Actualité fiscale 2009
et Direction d’entreprise en temps de crise – conférence

La Chambre de commerce et d’industrie de Cognac et le cabinet PricewaterhouseCoopers de Cognac animeront le 16 février prochain une conférence sur le double thème de l’actualité fiscale 2009 et de la direction d’entreprise en temps de crise. En première partie d’après-midi (accueil à partir de 14 heures salle de la Salamandre à Cognac), Bruno Richardaud et Vincent Nobileau, associés du cabinet PricwaterhouseCoopers Cognac, ainsi que Thierry Droulez, avocat fiscaliste du cabinet d’avocats d’affaires Landwell (cabinet correspondant de PwC) présenteront la loi de finances 2009, la loi de finances rectificative pour 2008. Ils évoqueront également les principaux textes parus en 2008 (loi de modernisation de l’économie…). La seconde partie d’après-midi (à partir de 16 h 45) sera consacrée plus directement à la gestion de l’entreprise. Les intervenants essayeront de répondre à la question suivante : « Comment diriger son entreprise en période de crise ? » Optimisation de la trésorerie et besoin de financement d’exploitation, gestion des relations avec les partenaires financiers, opportunités fiscales, capacité à réagir en cas de difficulté, opportunités de développement feront partie des points abordés. En plus des intervenants cités plus haut, participeront à ce second volet Claude Maumont, vice-président de la CCI de Cognac et un représentant d’OSEO*, l’établissement public industriel et commercial chargé d’aider les PME dans leur développement technologique et/ou financier. Fin de réunion prévue à 19 heures.
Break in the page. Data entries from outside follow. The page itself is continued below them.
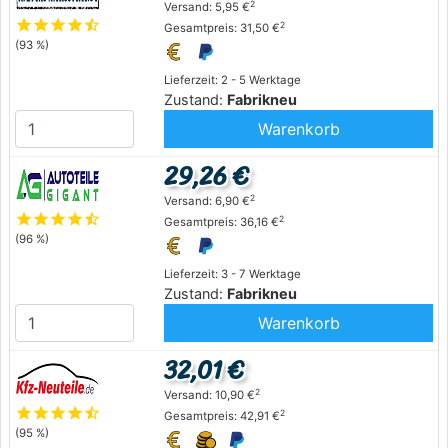
2
Versand: 5,95 €
star
star
star
star
star_half
2
Gesamtpreis: 31,50 €
(93 %)
Lieferzeit: 2 - 5 Werktage
Zustand:
Fabrikneu
Warenkorb
29,26 €
2
Versand: 6,90 €
star
star
star
star
star_half
2
Gesamtpreis: 36,16 €
(96 %)
Lieferzeit: 3 - 7 Werktage
Zustand:
Fabrikneu
Warenkorb
32,01 €
2
Versand: 10,90 €
star
star
star
star
star_half
2
Gesamtpreis: 42,91 €
(95 %)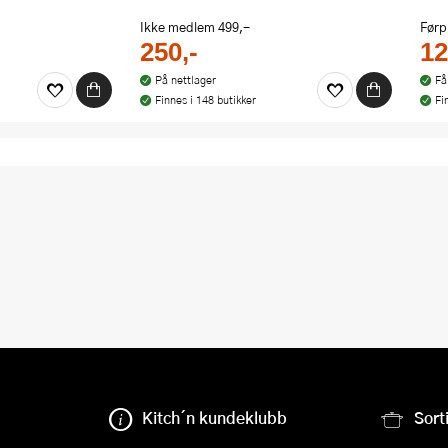
Ikke medlem
499,-
Førp
250,-
12
På nettlager
Få
Finnes i 148 butikker
Fi
Kitch´n kundeklubb
Sort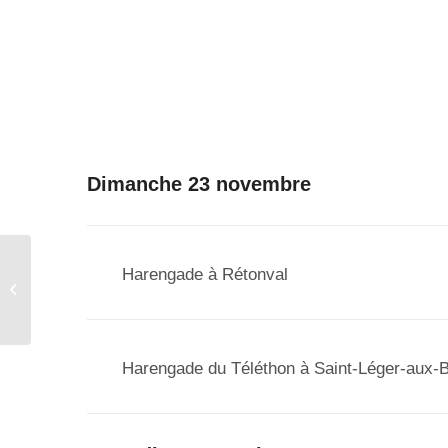
Dimanche 23 novembre
Harengade à Rétonval
Soirée jeux de société
Harengade du Téléthon à Saint-Léger-aux-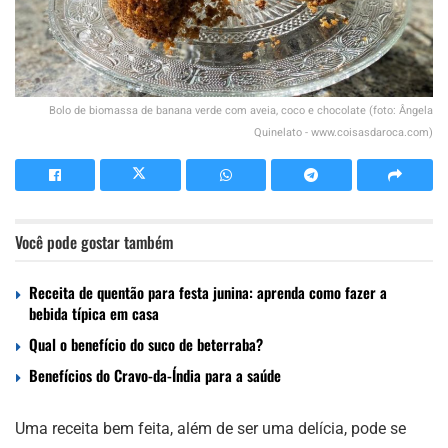
Bolo de biomassa de banana verde com aveia, coco e chocolate (foto: Ângela
Quinelato - www.coisasdaroca.com)
Você pode gostar também
Receita de quentão para festa junina: aprenda como fazer a
bebida típica em casa
Qual o benefício do suco de beterraba?
Benefícios do Cravo-da-Índia para a saúde
Uma receita bem feita, além de ser uma delícia, pode se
L’accès est libre. Toutefois, pour une meilleure organisation ou pour toute information complémentaire, les personnes intéressées sont invitées à téléphoner au 05 45 82 99 79 – Fax : 05 45 82 88 95 – valerie.brouillet@fr.pwc.com

* Placé sous la tutelle du Minefi et du ministère délégué à la Recherche et à l’Enseignement supérieur, OSEO est le fruit du rapprochement de l’Anvar (l’Agence pour l’innovation) et de la BDPME (Banque de développement des petites et moyennes entreprises). Dans sa composante financière, OSEO a pour mission de favoriser l’accès au financement des PME en apportant des garanties aux banques.